• Job
Please list the British broadcasters that the passage below on the Digital Production Partnership names as its founders.

• Given passage
* Begin *

Under Mark Harrison, the U.K.-based Digital Production Partnership has been instrumental in extending the use of SMPTE’s Interoperable Master Format (IMF) standard for broadcast and online applications and focusing vendors’ attention on cyber security. He talks about how his group is helping broadcasters keep up with consumers’ ever-changing content demands. “We are, in effect, democratizing IMF.”
As managing director of the U.K.-based Digital Production Partnership, Mark Harrison is on the forefront of the nitty-gritty standards work necessary to help broadcasters around the world transition to IP technology.
The not-for-profit, membership-based DPP, founded in 2015 by British broadcasters the BBC, ITV and Channel 4, brings together networks, vendors, production companies, post-production houses and the rest of the “media supply chain” to help develop technical specifications that ensure interoperability between devices and streamline workflows for applications such as file-based program delivery.

* End *

• Data records
* Begin *

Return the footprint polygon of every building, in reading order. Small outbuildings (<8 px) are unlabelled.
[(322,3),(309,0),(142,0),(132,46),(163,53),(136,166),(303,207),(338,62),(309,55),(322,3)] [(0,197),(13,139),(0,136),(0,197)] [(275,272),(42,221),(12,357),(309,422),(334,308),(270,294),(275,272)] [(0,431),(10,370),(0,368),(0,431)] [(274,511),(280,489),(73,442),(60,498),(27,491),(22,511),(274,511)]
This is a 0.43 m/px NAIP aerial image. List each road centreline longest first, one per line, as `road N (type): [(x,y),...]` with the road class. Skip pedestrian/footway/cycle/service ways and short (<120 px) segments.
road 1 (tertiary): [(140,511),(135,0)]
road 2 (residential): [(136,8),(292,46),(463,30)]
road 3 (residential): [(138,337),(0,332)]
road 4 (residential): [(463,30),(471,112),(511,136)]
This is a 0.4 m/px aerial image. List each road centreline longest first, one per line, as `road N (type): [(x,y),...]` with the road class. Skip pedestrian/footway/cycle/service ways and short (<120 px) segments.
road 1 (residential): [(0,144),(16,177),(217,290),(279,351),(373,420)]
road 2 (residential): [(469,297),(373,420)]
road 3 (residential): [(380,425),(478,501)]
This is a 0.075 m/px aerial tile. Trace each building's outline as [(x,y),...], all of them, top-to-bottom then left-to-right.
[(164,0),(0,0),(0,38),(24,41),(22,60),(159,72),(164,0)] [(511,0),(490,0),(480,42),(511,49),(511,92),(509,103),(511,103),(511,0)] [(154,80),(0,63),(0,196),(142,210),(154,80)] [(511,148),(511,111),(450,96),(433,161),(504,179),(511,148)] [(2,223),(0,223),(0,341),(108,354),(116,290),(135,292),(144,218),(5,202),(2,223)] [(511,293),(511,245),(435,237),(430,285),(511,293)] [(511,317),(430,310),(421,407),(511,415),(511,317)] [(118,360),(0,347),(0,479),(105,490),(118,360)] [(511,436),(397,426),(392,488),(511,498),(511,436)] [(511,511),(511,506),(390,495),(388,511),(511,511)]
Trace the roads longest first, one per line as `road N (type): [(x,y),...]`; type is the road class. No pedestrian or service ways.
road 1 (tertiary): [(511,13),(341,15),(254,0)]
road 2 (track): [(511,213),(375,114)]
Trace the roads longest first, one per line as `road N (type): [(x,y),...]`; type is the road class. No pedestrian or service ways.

* End *

• Solution to this problem
The BBC, ITV and Channel 4